Abdullah downplayed the importance of Dahlan’s visits to Egypt early last month.

“He met with (Egyptian Army Chief Abdel Fattah Al Sisi) as a party member of the UAE military delegation. He did not meet with him as a Palestinian,” Abdullah told The Media Line.

A Fatah official, who wished to remain anonymous, confirmed to The Media Line that Hamas and anti-Fatah activists are trying to use the “Dahlan card” to put pressure on Abbas and his party.

Fatah was driven out of Gaza in 2007 after Hamas took over the tiny coastal strip.

“The political parties are sending a message to Abbas that ‘we will deal with Dahlan the same as we deal with you,” the Fatah official said from an undisclosed location in the West Bank City, insisting that Dahlan’s influence only comes as a member of Fatah.

“If he is out,” the official said, “he will be out of power.”

Abdullah said he would not be surprised if Dahlan was cooperating with Hamas to face Fatah, but that this would work against him. “I don’t think he is that naïve to do this,” he said.

A top Fatah official told The Media Line that he would leave the Palestinian political faction should Dahlan be readmitted to the group.

“Of course, if he comes back a leader in Fatah, I won’t be in Fatah anymore,” said the official, who has been in the movement for more than 30 years and spoke anonymously because he is not allowed to address this subject. Speaking from a coffee shop in Ramallah, he said that Fatah “tested” Dahlan in many positions as a leader but that, when it came to Palestinian national security, “he proved his failure” and that “he couldn’t stand one hour against Hamas.”

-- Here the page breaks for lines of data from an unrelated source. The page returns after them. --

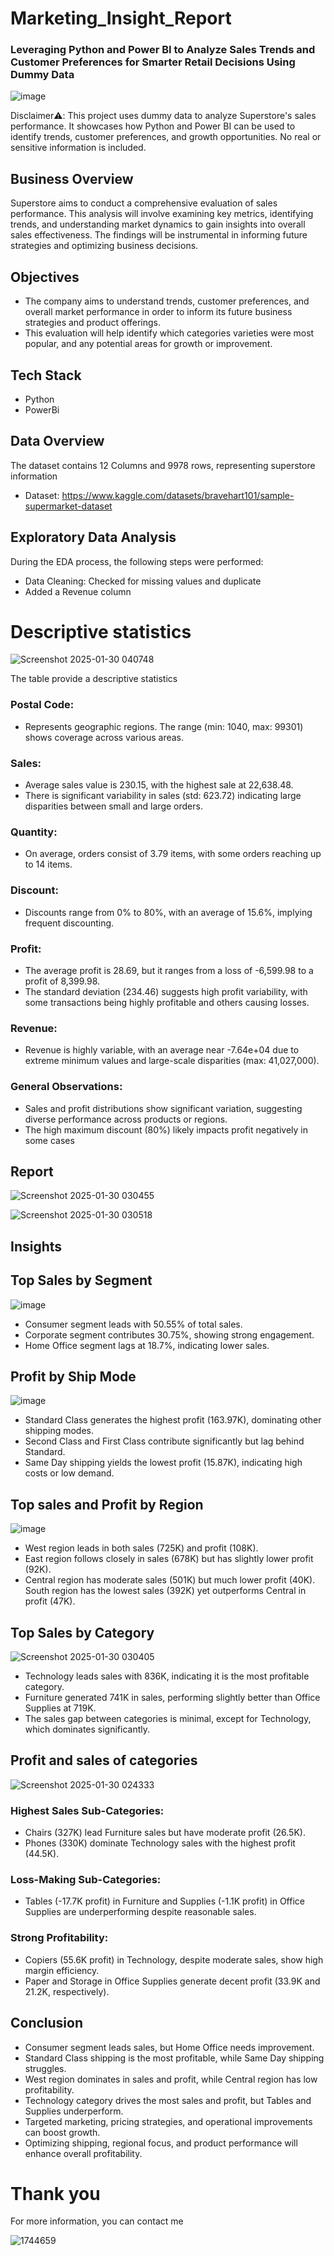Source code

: # Marketing_Insight_Report

### Leveraging Python and Power BI to Analyze Sales Trends and Customer Preferences for Smarter Retail Decisions Using Dummy Data


![image](https://github.com/user-attachments/assets/200afb5d-d649-4336-9dc9-cd0d004ec285)


Disclaimer⚠️: This project uses dummy data to analyze Superstore's sales performance. It showcases how Python and Power BI can be used to identify trends, customer preferences, and growth opportunities. No real or sensitive information is included.

## Business Overview
Superstore aims to conduct a comprehensive evaluation of sales performance. This analysis will involve examining key metrics, identifying trends, and understanding market dynamics to gain insights into overall sales effectiveness. The findings will be instrumental in informing future strategies and optimizing business decisions.

## Objectives
- The company aims to understand trends, customer preferences, and overall market performance in order to inform its future business strategies and product offerings. 
- This evaluation will help identify which categories varieties were most popular, and any potential areas for growth or improvement.

## Tech Stack
- Python
- PowerBi

## Data Overview
The dataset contains 12 Columns and 9978 rows, representing superstore information
- Dataset: https://www.kaggle.com/datasets/bravehart101/sample-supermarket-dataset

## Exploratory Data Analysis
During the EDA process, the following steps were performed:

- Data Cleaning: Checked for missing values and duplicate
- Added a Revenue column

# Descriptive statistics
![Screenshot 2025-01-30 040748](https://github.com/user-attachments/assets/83c82307-abc8-4a44-ad63-7eab790c9745)

The table provide a descriptive statistics
### Postal Code:
- Represents geographic regions. The range (min: 1040, max: 99301) shows coverage across various areas.
### Sales:
- Average sales value is 230.15, with the highest sale at 22,638.48.
- There is significant variability in sales (std: 623.72) indicating large disparities between small and large orders.
### Quantity:
- On average, orders consist of 3.79 items, with some orders reaching up to 14 items.
### Discount:
- Discounts range from 0% to 80%, with an average of 15.6%, implying frequent discounting.
### Profit:
- The average profit is 28.69, but it ranges from a loss of -6,599.98 to a profit of 8,399.98.
- The standard deviation (234.46) suggests high profit variability, with some transactions being highly profitable and others causing losses.
### Revenue:
- Revenue is highly variable, with an average near -7.64e+04 due to extreme minimum values and large-scale disparities (max: 41,027,000).
### General Observations:
- Sales and profit distributions show significant variation, suggesting diverse performance across products or regions.
- The high maximum discount (80%) likely impacts profit negatively in some cases


## Report
![Screenshot 2025-01-30 030455](https://github.com/user-attachments/assets/29bd2921-a7b6-4dc7-a8d3-511bc0b43921)

![Screenshot 2025-01-30 030518](https://github.com/user-attachments/assets/08c57120-75e0-4a7f-a2fa-d3b08f6a0065)



## Insights
## Top Sales by Segment

![image](https://github.com/user-attachments/assets/d15f36eb-09a4-4c69-be04-e812b588b9d9)

- Consumer segment leads with 50.55% of total sales.
- Corporate segment contributes 30.75%, showing strong engagement.
- Home Office segment lags at 18.7%, indicating lower sales.

## Profit by Ship Mode

![image](https://github.com/user-attachments/assets/19a0f365-76b5-4a12-b9a5-2e7f957f1d58)

- Standard Class generates the highest profit (163.97K), dominating other shipping modes.
- Second Class and First Class contribute significantly but lag behind Standard.
- Same Day shipping yields the lowest profit (15.87K), indicating high costs or low demand.

## Top sales and Profit by Region

![image](https://github.com/user-attachments/assets/efd4be1c-864c-4e2e-b2e4-c4306ac252d2)

- West region leads in both sales (725K) and profit (108K).
- East region follows closely in sales (678K) but has slightly lower profit (92K).
- Central region has moderate sales (501K) but much lower profit (40K).
South region has the lowest sales (392K) yet outperforms Central in profit (47K).

## Top Sales by Category

![Screenshot 2025-01-30 030405](https://github.com/user-attachments/assets/154c4fd4-dddb-42f6-a8b1-6fea10f0673b)

- Technology leads sales with 836K, indicating it is the most profitable category.
- Furniture generated 741K in sales, performing slightly better than Office Supplies at 719K.
- The sales gap between categories is minimal, except for Technology, which dominates significantly.


## Profit and sales of categories

![Screenshot 2025-01-30 024333](https://github.com/user-attachments/assets/45ea7b3e-f829-4b55-a14f-b158d7a46e70)

### Highest Sales Sub-Categories:
- Chairs (327K) lead Furniture sales but have moderate profit (26.5K).
- Phones (330K) dominate Technology sales with the highest profit (44.5K).
### Loss-Making Sub-Categories:
- Tables (-17.7K profit) in Furniture and Supplies (-1.1K profit) in Office Supplies are underperforming despite reasonable sales.
### Strong Profitability:
- Copiers (55.6K profit) in Technology, despite moderate sales, show high margin efficiency.
- Paper and Storage in Office Supplies generate decent profit (33.9K and 21.2K, respectively).

## Conclusion

- Consumer segment leads sales, but Home Office needs improvement.
- Standard Class shipping is the most profitable, while Same Day shipping struggles.
- West region dominates in sales and profit, while Central region has low profitability.
- Technology category drives the most sales and profit, but Tables and Supplies underperform.
- Targeted marketing, pricing strategies, and operational improvements can boost growth.
- Optimizing shipping, regional focus, and product performance will enhance overall profitability.

# Thank you

For more information, you can contact me

![1744659](https://github.com/user-attachments/assets/aaf89a3e-ab31-402f-b9ef-0f5abde42339)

If Dahlan ever comes back to the West Bank, the official said, “It will be for court.”

While Abdullah says he doesn’t know when Dahlan will be put on trial, he says the investigatory panel formed by the Fatah Central Committee was certain of its’ conclusion: that Dahlan deviated from the principles of Fatah and was therefore dismissed.

Shaheen says he is unaware of any case pending against Dahlan. “They say he is corrupted and he may be tried, but these are allegations,” he said.

When asked what would happen if a court found him innocent, and whether he would return to Fatah, Abdullah answered with a definitive “absolutely.”

“If the court acquitted him of all charges against him, yes, he will be back to Fatah,” he told the Media Line from his office in Ramallah, a comment which outraged Fatah’s chief spokesperson.

“He is a criminal and his relationship with Fatah has ended,” Assaf said.

Meanwhile, on Rukub Street, Ramallah’s most popular thoroughfare, some passersby refused to comment on Dahlan. One man shook his head when asked whether he was with or against the former Fatah leader returning to the West Bank as an official.

24-year-old “Tareq” said it’s unfair what happened to Dahlan.

“President Abbas doesn’t want anyone stronger than him in the political arena,” he said, adding that he thought Dahlan was popular among American and European officials.

“Ahmad,” 27, thinks Dahlan’s return is imminent, and he says he will vote for the former Fatah leader. “I think Mr. Dahlan is the one for the job,” he said.